Eurozone bank lending to households and non-financial businesses
April bank deposit inflows remained steady, continuing the gently declining trend that has been visible since mid-2020. Deposit remuneration has risen much less than bank lending rates so far, up only 3bp in April compared to January. It’s inevitable that bank deposit rates will rise much more slowly than lending rates. Bank lending rate increases apply to new loans only. Rates on outstanding fixed-rate loans remain unchanged until the rate resets, which, especially in the case of mortgages, can take several years. Hence rate rises seep through into banks’ lending portfolios only slowly. Deposit rate increases, on the other hand, tend to apply to the majority of deposits immediately – fixed deposits exempted, which are a minor part of deposits for most banks.
This duration difference between bank assets and liabilities allowed banks to pass through lower rates to their depositors very gradually when the ECB started to charge a negative deposit rate in 2014 – it took years for savings rates to reach and breach zero for retail depositors especially. But now that market rates are rising again, the very same mechanism works in the other direction to the disadvantage of savers: provided that banks want to protect their interest margin, they have to go slow on deposit rate hikes.

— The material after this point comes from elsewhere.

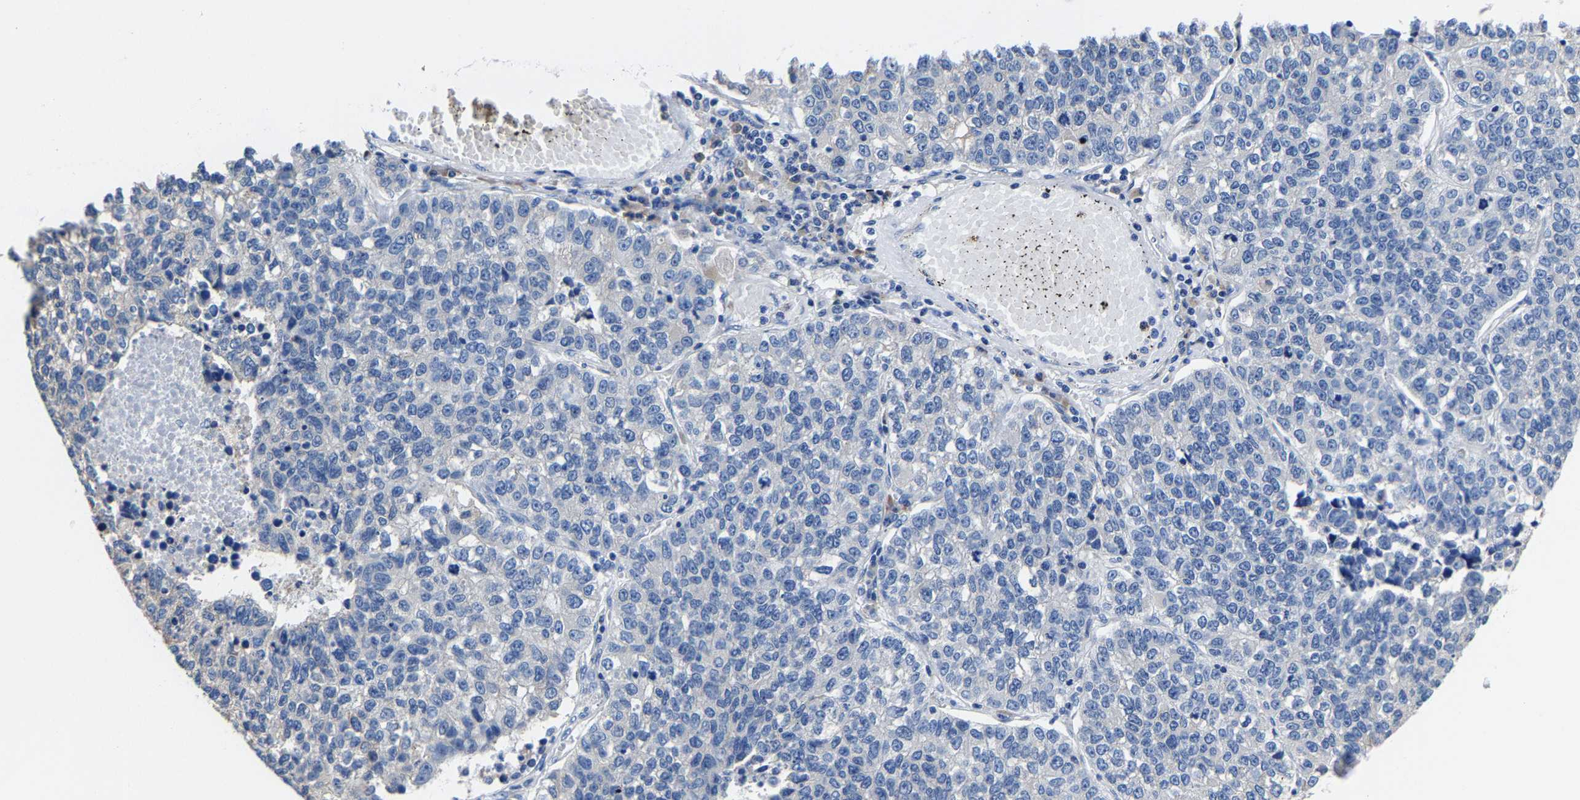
{"staining": {"intensity": "negative", "quantity": "none", "location": "none"}, "tissue": "lung cancer", "cell_type": "Tumor cells", "image_type": "cancer", "snomed": [{"axis": "morphology", "description": "Adenocarcinoma, NOS"}, {"axis": "topography", "description": "Lung"}], "caption": "There is no significant staining in tumor cells of lung cancer.", "gene": "SRPK2", "patient": {"sex": "male", "age": 49}}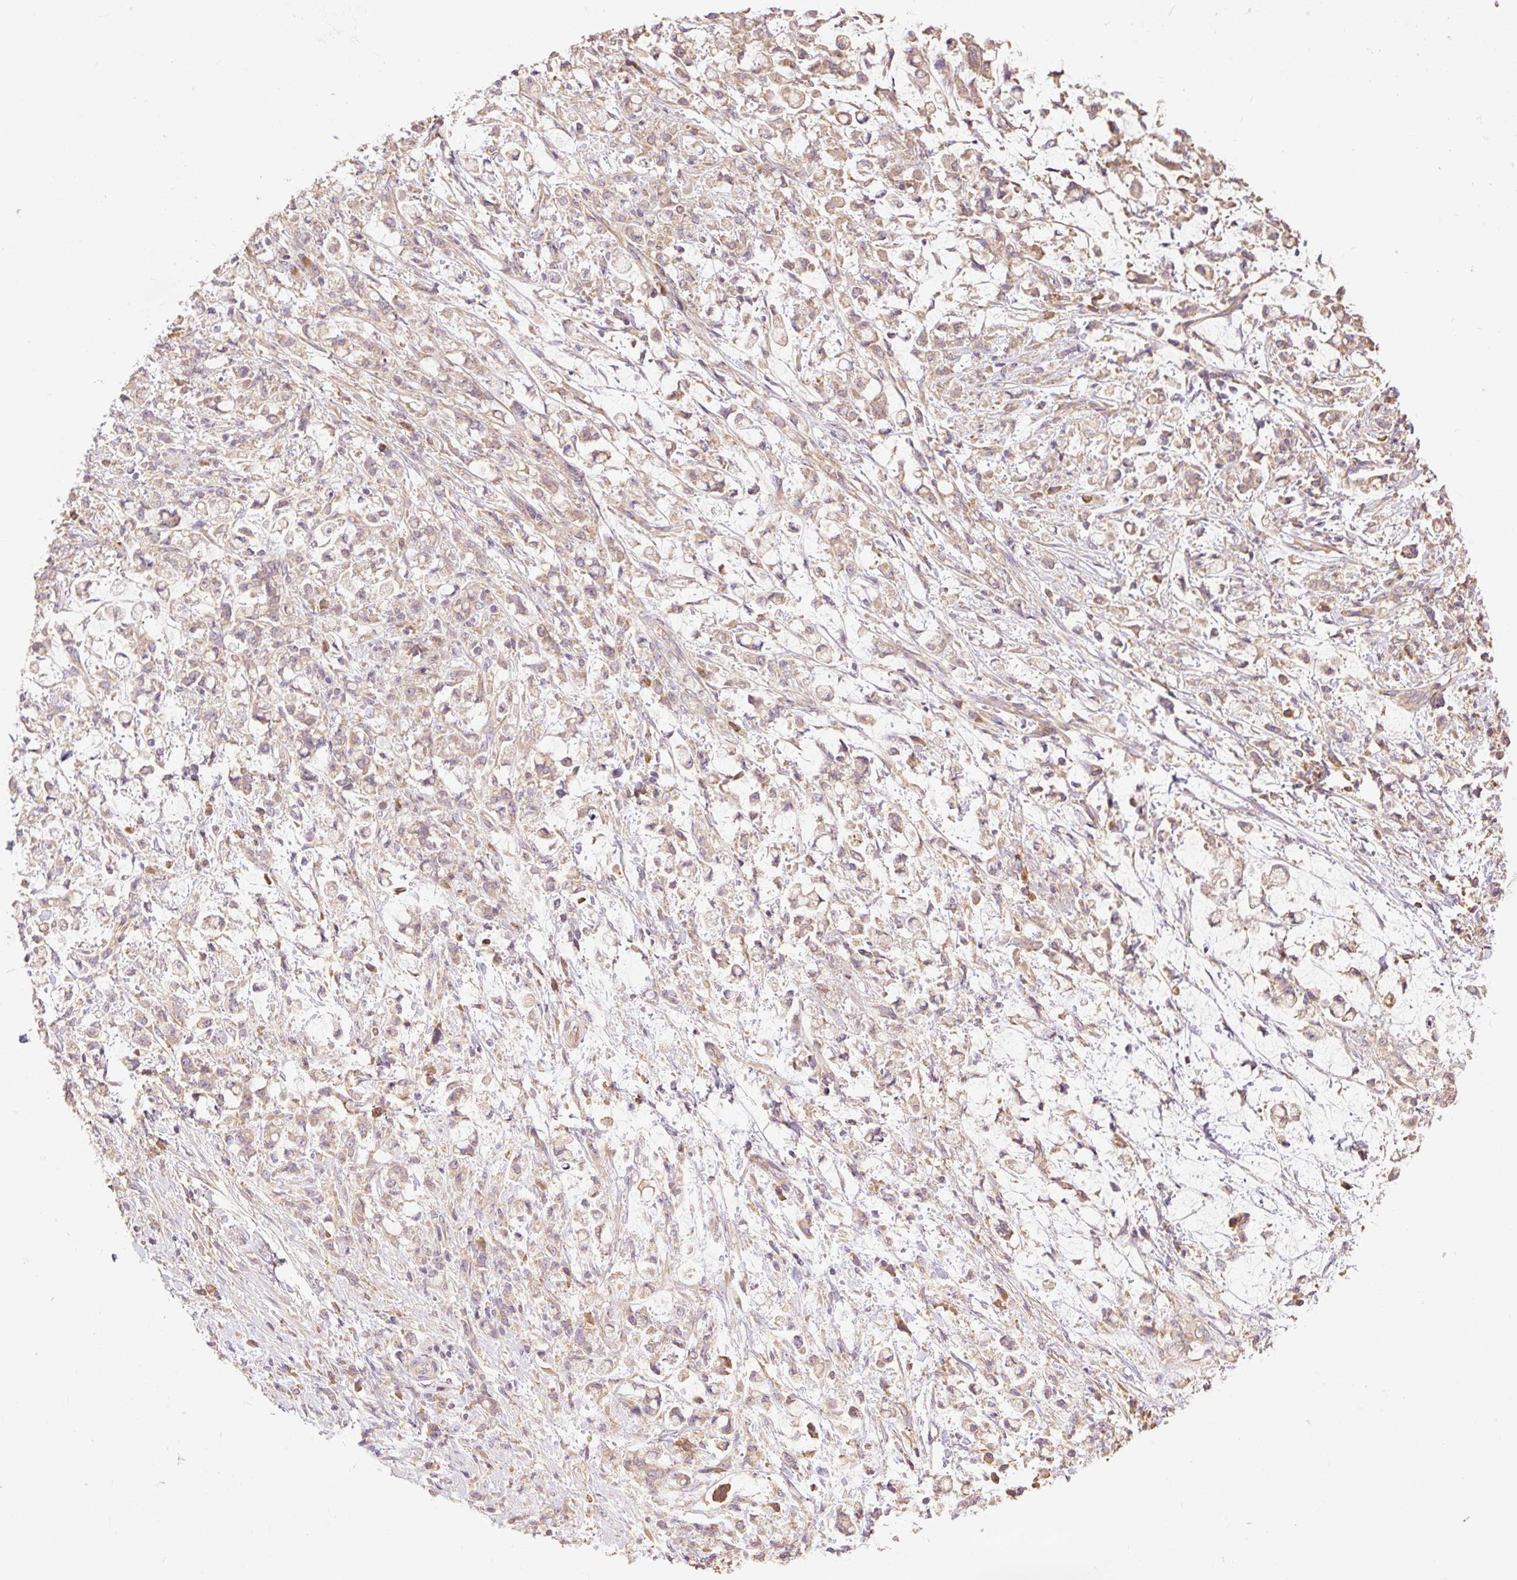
{"staining": {"intensity": "weak", "quantity": ">75%", "location": "cytoplasmic/membranous"}, "tissue": "stomach cancer", "cell_type": "Tumor cells", "image_type": "cancer", "snomed": [{"axis": "morphology", "description": "Adenocarcinoma, NOS"}, {"axis": "topography", "description": "Stomach"}], "caption": "The image shows staining of stomach cancer, revealing weak cytoplasmic/membranous protein staining (brown color) within tumor cells.", "gene": "DESI1", "patient": {"sex": "female", "age": 60}}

Bank lending rates will continue to rise
Eurozone bank lending rates have been rising this year, and there is more to come. Deposit rate increases are bound to significantly lag behind this. Lending volumes have held up so far. But with further rate increases in the offing, and significant tightening of loan approval criteria foreseen by banks, financing conditions are likely to become less favourable in the months ahead. Combined with economic uncertainty, a weakening in bank lending volumes is likely.